__Instruction__
Render each line of the records below as a JSON list of strings, one string per line, leaving out any blank lines.

__The records__

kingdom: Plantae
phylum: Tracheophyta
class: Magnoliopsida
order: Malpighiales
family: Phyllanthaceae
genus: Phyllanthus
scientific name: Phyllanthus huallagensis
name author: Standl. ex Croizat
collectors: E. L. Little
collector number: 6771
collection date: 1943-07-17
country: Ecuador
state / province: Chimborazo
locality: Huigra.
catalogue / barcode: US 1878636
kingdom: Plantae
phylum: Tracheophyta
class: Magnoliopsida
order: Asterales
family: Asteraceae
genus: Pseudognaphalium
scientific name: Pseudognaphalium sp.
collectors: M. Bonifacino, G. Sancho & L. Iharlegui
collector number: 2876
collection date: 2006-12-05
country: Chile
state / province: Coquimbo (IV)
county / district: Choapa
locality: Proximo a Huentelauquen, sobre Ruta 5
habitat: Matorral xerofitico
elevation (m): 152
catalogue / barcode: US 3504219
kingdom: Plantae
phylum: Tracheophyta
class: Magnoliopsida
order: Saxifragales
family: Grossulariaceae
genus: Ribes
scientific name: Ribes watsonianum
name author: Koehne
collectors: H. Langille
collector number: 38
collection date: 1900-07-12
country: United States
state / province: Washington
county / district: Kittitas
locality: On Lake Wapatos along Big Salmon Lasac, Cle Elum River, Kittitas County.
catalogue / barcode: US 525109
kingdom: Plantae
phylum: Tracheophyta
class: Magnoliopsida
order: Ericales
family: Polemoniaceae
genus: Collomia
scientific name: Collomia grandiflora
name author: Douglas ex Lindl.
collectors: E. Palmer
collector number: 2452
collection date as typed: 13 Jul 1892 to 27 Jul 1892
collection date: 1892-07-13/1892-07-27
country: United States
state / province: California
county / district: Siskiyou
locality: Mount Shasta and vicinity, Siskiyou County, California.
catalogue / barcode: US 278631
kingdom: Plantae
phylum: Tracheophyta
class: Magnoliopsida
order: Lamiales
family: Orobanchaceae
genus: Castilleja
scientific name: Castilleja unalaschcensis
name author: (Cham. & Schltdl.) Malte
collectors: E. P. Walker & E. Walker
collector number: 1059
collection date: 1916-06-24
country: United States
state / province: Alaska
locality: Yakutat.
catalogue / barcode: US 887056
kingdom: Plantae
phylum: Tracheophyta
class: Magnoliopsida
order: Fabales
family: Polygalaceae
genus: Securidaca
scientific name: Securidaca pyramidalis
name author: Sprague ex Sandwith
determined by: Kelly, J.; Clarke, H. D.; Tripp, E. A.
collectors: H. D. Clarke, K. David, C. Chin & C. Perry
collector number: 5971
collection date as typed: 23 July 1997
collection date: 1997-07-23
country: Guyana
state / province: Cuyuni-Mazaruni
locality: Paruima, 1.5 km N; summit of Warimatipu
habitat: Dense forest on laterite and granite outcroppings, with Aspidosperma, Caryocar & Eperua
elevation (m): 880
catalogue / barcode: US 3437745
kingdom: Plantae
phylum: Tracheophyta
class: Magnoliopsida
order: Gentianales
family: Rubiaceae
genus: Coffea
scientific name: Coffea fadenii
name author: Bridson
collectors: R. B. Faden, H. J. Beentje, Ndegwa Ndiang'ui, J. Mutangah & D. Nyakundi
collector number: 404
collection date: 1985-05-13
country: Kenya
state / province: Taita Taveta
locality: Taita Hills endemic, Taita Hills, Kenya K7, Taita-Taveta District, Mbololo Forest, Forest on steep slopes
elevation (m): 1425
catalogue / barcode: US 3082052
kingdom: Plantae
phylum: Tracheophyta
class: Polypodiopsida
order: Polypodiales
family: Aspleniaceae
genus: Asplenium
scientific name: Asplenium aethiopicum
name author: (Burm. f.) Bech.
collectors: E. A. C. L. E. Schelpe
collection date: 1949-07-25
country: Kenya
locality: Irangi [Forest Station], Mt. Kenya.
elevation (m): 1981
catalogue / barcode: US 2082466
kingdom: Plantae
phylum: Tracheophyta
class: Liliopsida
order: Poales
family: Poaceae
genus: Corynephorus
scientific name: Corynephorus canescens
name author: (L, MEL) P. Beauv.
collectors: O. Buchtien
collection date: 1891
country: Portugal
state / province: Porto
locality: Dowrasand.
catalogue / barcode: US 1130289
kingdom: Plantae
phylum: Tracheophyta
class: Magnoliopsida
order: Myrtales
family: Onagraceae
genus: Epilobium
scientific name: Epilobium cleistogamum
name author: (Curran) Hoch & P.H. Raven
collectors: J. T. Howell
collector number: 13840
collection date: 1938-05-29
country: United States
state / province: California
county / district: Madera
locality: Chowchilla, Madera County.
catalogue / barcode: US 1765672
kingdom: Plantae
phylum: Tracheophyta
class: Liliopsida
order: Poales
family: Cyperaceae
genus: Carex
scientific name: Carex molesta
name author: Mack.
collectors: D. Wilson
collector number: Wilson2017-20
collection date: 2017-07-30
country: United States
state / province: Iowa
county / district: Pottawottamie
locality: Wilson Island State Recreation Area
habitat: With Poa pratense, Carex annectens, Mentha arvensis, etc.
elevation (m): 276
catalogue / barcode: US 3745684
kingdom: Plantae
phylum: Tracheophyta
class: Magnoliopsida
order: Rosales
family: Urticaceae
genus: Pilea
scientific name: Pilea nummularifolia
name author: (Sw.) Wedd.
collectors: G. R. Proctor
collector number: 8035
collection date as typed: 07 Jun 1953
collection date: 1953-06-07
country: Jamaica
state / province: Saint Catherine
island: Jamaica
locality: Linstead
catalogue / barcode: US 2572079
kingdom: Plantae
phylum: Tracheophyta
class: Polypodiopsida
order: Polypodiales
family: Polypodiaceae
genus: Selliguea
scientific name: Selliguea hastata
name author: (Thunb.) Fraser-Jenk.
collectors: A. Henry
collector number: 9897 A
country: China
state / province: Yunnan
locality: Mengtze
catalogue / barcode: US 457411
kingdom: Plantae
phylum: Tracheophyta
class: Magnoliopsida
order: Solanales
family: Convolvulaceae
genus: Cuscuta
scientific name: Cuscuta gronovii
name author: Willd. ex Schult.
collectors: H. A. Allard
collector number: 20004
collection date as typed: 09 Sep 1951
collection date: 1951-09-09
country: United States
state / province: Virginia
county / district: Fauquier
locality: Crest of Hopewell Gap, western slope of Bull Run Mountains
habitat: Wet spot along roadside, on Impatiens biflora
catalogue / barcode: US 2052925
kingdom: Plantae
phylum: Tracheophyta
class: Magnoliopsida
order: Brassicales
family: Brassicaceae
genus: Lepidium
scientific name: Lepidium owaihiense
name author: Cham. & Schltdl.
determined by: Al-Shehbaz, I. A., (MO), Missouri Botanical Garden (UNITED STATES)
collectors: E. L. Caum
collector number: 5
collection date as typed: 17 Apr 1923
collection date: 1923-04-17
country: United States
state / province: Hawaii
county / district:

__Task output__
[
  "kingdom: Plantae",
  "phylum: Tracheophyta",
  "class: Magnoliopsida",
  "order: Malpighiales",
  "family: Phyllanthaceae",
  "genus: Phyllanthus",
  "scientific name: Phyllanthus huallagensis",
  "name author: Standl. ex Croizat",
  "collectors: E. L. Little",
  "collector number: 6771",
  "collection date: 1943-07-17",
  "country: Ecuador",
  "state / province: Chimborazo",
  "locality: Huigra.",
  "catalogue / barcode: US 1878636",
  "kingdom: Plantae",
  "phylum: Tracheophyta",
  "class: Magnoliopsida",
  "order: Asterales",
  "family: Asteraceae",
  "genus: Pseudognaphalium",
  "scientific name: Pseudognaphalium sp.",
  "collectors: M. Bonifacino, G. Sancho & L. Iharlegui",
  "collector number: 2876",
  "collection date: 2006-12-05",
  "country: Chile",
  "state / province: Coquimbo (IV)",
  "county / district: Choapa",
  "locality: Proximo a Huentelauquen, sobre Ruta 5",
  "habitat: Matorral xerofitico",
  "elevation (m): 152",
  "catalogue / barcode: US 3504219",
  "kingdom: Plantae",
  "phylum: Tracheophyta",
  "class: Magnoliopsida",
  "order: Saxifragales",
  "family: Grossulariaceae",
  "genus: Ribes",
  "scientific name: Ribes watsonianum",
  "name author: Koehne",
  "collectors: H. Langille",
  "collector number: 38",
  "collection date: 1900-07-12",
  "country: United States",
  "state / province: Washington",
  "county / district: Kittitas",
  "locality: On Lake Wapatos along Big Salmon Lasac, Cle Elum River, Kittitas County.",
  "catalogue / barcode: US 525109",
  "kingdom: Plantae",
  "phylum: Tracheophyta",
  "class: Magnoliopsida",
  "order: Ericales",
  "family: Polemoniaceae",
  "genus: Collomia",
  "scientific name: Collomia grandiflora",
  "name author: Douglas ex Lindl.",
  "collectors: E. Palmer",
  "collector number: 2452",
  "collection date as typed: 13 Jul 1892 to 27 Jul 1892",
  "collection date: 1892-07-13/1892-07-27",
  "country: United States",
  "state / province: California",
  "county / district: Siskiyou",
  "locality: Mount Shasta and vicinity, Siskiyou County, California.",
  "catalogue / barcode: US 278631",
  "kingdom: Plantae",
  "phylum: Tracheophyta",
  "class: Magnoliopsida",
  "order: Lamiales",
  "family: Orobanchaceae",
  "genus: Castilleja",
  "scientific name: Castilleja unalaschcensis",
  "name author: (Cham. & Schltdl.) Malte",
  "collectors: E. P. Walker & E. Walker",
  "collector number: 1059",
  "collection date: 1916-06-24",
  "country: United States",
  "state / province: Alaska",
  "locality: Yakutat.",
  "catalogue / barcode: US 887056",
  "kingdom: Plantae",
  "phylum: Tracheophyta",
  "class: Magnoliopsida",
  "order: Fabales",
  "family: Polygalaceae",
  "genus: Securidaca",
  "scientific name: Securidaca pyramidalis",
  "name author: Sprague ex Sandwith",
  "determined by: Kelly, J.; Clarke, H. D.; Tripp, E. A.",
  "collectors: H. D. Clarke, K. David, C. Chin & C. Perry",
  "collector number: 5971",
  "collection date as typed: 23 July 1997",
  "collection date: 1997-07-23",
  "country: Guyana",
  "state / province: Cuyuni-Mazaruni",
  "locality: Paruima, 1.5 km N; summit of Warimatipu",
  "habitat: Dense forest on laterite and granite outcroppings, with Aspidosperma, Caryocar & Eperua",
  "elevation (m): 880",
  "catalogue / barcode: US 3437745",
  "kingdom: Plantae",
  "phylum: Tracheophyta",
  "class: Magnoliopsida",
  "order: Gentianales",
  "family: Rubiaceae",
  "genus: Coffea",
  "scientific name: Coffea fadenii",
  "name author: Bridson",
  "collectors: R. B. Faden, H. J. Beentje, Ndegwa Ndiang'ui, J. Mutangah & D. Nyakundi",
  "collector number: 404",
  "collection date: 1985-05-13",
  "country: Kenya",
  "state / province: Taita Taveta",
  "locality: Taita Hills endemic, Taita Hills, Kenya K7, Taita-Taveta District, Mbololo Forest, Forest on steep slopes",
  "elevation (m): 1425",
  "catalogue / barcode: US 3082052",
  "kingdom: Plantae",
  "phylum: Tracheophyta",
  "class: Polypodiopsida",
  "order: Polypodiales",
  "family: Aspleniaceae",
  "genus: Asplenium",
  "scientific name: Asplenium aethiopicum",
  "name author: (Burm. f.) Bech.",
  "collectors: E. A. C. L. E. Schelpe",
  "collection date: 1949-07-25",
  "country: Kenya",
  "locality: Irangi [Forest Station], Mt. Kenya.",
  "elevation (m): 1981",
  "catalogue / barcode: US 2082466",
  "kingdom: Plantae",
  "phylum: Tracheophyta",
  "class: Liliopsida",
  "order: Poales",
  "family: Poaceae",
  "genus: Corynephorus",
  "scientific name: Corynephorus canescens",
  "name author: (L, MEL) P. Beauv.",
  "collectors: O. Buchtien",
  "collection date: 1891",
  "country: Portugal",
  "state / province: Porto",
  "locality: Dowrasand.",
  "catalogue / barcode: US 1130289",
  "kingdom: Plantae",
  "phylum: Tracheophyta",
  "class: Magnoliopsida",
  "order: Myrtales",
  "family: Onagraceae",
  "genus: Epilobium",
  "scientific name: Epilobium cleistogamum",
  "name author: (Curran) Hoch & P.H. Raven",
  "collectors: J. T. Howell",
  "collector number: 13840",
  "collection date: 1938-05-29",
  "country: United States",
  "state / province: California",
  "county / district: Madera",
  "locality: Chowchilla, Madera County.",
  "catalogue / barcode: US 1765672",
  "kingdom: Plantae",
  "phylum: Tracheophyta",
  "class: Liliopsida",
  "order: Poales",
  "family: Cyperaceae",
  "genus: Carex",
  "scientific name: Carex molesta",
  "name author: Mack.",
  "collectors: D. Wilson",
  "collector number: Wilson2017-20",
  "collection date: 2017-07-30",
  "country: United States",
  "state / province: Iowa",
  "county / district: Pottawottamie",
  "locality: Wilson Island State Recreation Area",
  "habitat: With Poa pratense, Carex annectens, Mentha arvensis, etc.",
  "elevation (m): 276",
  "catalogue / barcode: US 3745684",
  "kingdom: Plantae",
  "phylum: Tracheophyta",
  "class: Magnoliopsida",
  "order: Rosales",
  "family: Urticaceae",
  "genus: Pilea",
  "scientific name: Pilea nummularifolia",
  "name author: (Sw.) Wedd.",
  "collectors: G. R. Proctor",
  "collector number: 8035",
  "collection date as typed: 07 Jun 1953",
  "collection date: 1953-06-07",
  "country: Jamaica",
  "state / province: Saint Catherine",
  "island: Jamaica",
  "locality: Linstead",
  "catalogue / barcode: US 2572079",
  "kingdom: Plantae",
  "phylum: Tracheophyta",
  "class: Polypodiopsida",
  "order: Polypodiales",
  "family: Polypodiaceae",
  "genus: Selliguea",
  "scientific name: Selliguea hastata",
  "name author: (Thunb.) Fraser-Jenk.",
  "collectors: A. Henry",
  "collector number: 9897 A",
  "country: China",
  "state / province: Yunnan",
  "locality: Mengtze",
  "catalogue / barcode: US 457411",
  "kingdom: Plantae",
  "phylum: Tracheophyta",
  "class: Magnoliopsida",
  "order: Solanales",
  "family: Convolvulaceae",
  "genus: Cuscuta",
  "scientific name: Cuscuta gronovii",
  "name author: Willd. ex Schult.",
  "collectors: H. A. Allard",
  "collector number: 20004",
  "collection date as typed: 09 Sep 1951",
  "collection date: 1951-09-09",
  "country: United States",
  "state / province: Virginia",
  "county / district: Fauquier",
  "locality: Crest of Hopewell Gap, western slope of Bull Run Mountains",
  "habitat: Wet spot along roadside, on Impatiens biflora",
  "catalogue / barcode: US 2052925",
  "kingdom: Plantae",
  "phylum: Tracheophyta",
  "class: Magnoliopsida",
  "order: Brassicales",
  "family: Brassicaceae",
  "genus: Lepidium",
  "scientific name: Lepidium owaihiense",
  "name author: Cham. & Schltdl.",
  "determined by: Al-Shehbaz, I. A., (MO), Missouri Botanical Garden (UNITED STATES)",
  "collectors: E. L. Caum",
  "collector number: 5",
  "collection date as typed: 17 Apr 1923",
  "collection date: 1923-04-17",
  "country: United States",
  "state / province: Hawaii",
  "county / district:"
]